Namun tidak bagi teman saya, di awal berita kehamilannya tersebar di keluarga besarnya, pihak keluarga suaminya langsung memberikan tekanan kepadanya, bahwa ia harus melahirkan anak pertamanya laki-laki bukan perempuan. Karena dalam kebiasaan Jawa, katanya, anak pertama laki-laki adalah sebuah keberuntungan dibandingkan anak perempuan. Sampai-sampai mertua perempuannya memaksanya untuk meminum ramuan-ramuan yang menurutnya tak masuk akal setiap hari, agar anak yang dalam kandungannya berjenis laki-laki.
Fase kehamilan yang seharusnya dinikmati dengan banyak cinta dan kasih dari orang-orang terdekatnya, namun harus dilaluinya dengan harap-harap cemas, takut, bahkan sempat keluar masuk rumah sakit akibat drop dan kesehatan mentalnya mulai menurun akibat tekanan yang ia peroleh selama kehamilannya. Ia tak berani melakukan USG untuk mengetahui jenis kelamin anak pertamanya, karena ketakutannya tersebut, hingga ia harus melahirkan anak pertamanya dalam keadaan mental yang sangat terpuruk, kalau tidak bisa dikatakan hancur, hingga ia harus kehilangan satu anak kembarnya yang tidak tumbuh sempurna di dalam rahimnya akibat sang ibu yang stress dan psikis yang porak poranda akibat tekanan akan sebuah tradisi yang tidak memanusiakan perempuan tersebut.
Ini bukan tentang tradisi Jawa semata, karena disetiap daerah tentu punya tradisi masing-masing, namun ini tentang hak dan kemanusiaan perempuan sebagai manusia utuh. Manusia, baik laki-laki maupun perempuan, sama-sama manusia yang memiliki hak untuk hidup layaknya manusia. Begitupun perihal anak, anak laki-laki ataupun perempuan adalah sama-sama manusia setara dan sama-sama membawa berkah, bukan semata-mata ditentukan oleh jenis kelamin.

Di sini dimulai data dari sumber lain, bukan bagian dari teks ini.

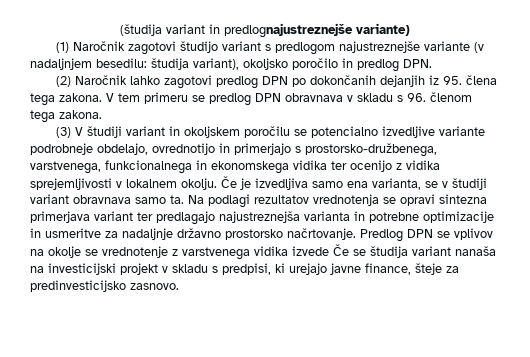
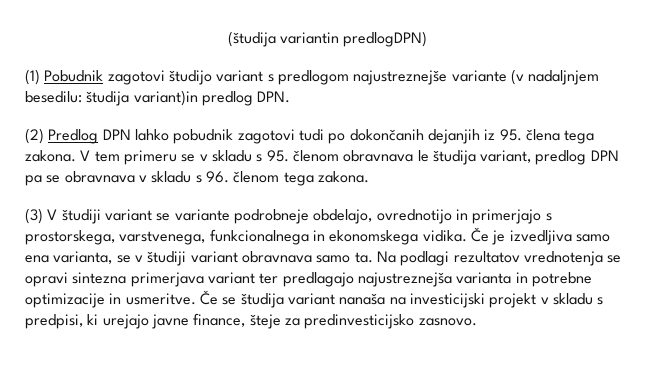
[166,23,410,38] variant in predlognajustreznejše variante) -> [280,31,428,47] variantin predlogDPN)
[72,41,125,51] Naročnik -> [44,70,104,82] Pobudnik
[193,58,353,70] variant), okoljsko poročilo in -> [133,90,198,106] variant)in
[74,75,288,89] Naročnik lahko zagotovi predlog DPN -> [48,129,324,144] Predlog DPN lahko pobudnik zagotovi tudi
[209,93,281,106] predlog DPN -> [199,150,619,165] [25,175,61,186] v skladu s 95. členom obravnava le študija variant, predlog DPN pa se
[168,126,435,138] in okoljskem poročilu se potencialno izvedljive -> [156,213,171,221] se
[305,143,437,157] prostorsko-družbenega, -> [25,230,115,245] prostorskega,
[293,160,440,172] [30,178,217,190] vidika ter ocenijo z vidika sprejemljivosti v lokalnem okolju. -> [422,230,467,242] vidika.
[45,228,493,242] [30,246,329,260] usmeritve za nadaljnje državno prostorsko načrtovanje. Predlog DPN se vplivov na okolje se vrednotenje z varstvenega vidika izvede -> [125,293,196,305] usmeritve.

Sebagai seorang perempuan yang hidup di tengah-tengah masyarakat modern hari ini, perempuan masih saja menjadi bulan-bulanan budaya patriarki dengan berbagai balutannya, yang secara sadar ataupun tidak telah membuat beban perempuan semakin berlipat ganda. Sudahlah menjadi manusia perempuan dianggap sebagai makhluk inferior, ditambah lagi dengan tradisi yang menuntut ini dan itu agar disebut sebagai perempuan yang utuh. Padahal, perempuan dengan kediriannya adalah manusia utuh tanpa embel-embel lainnya.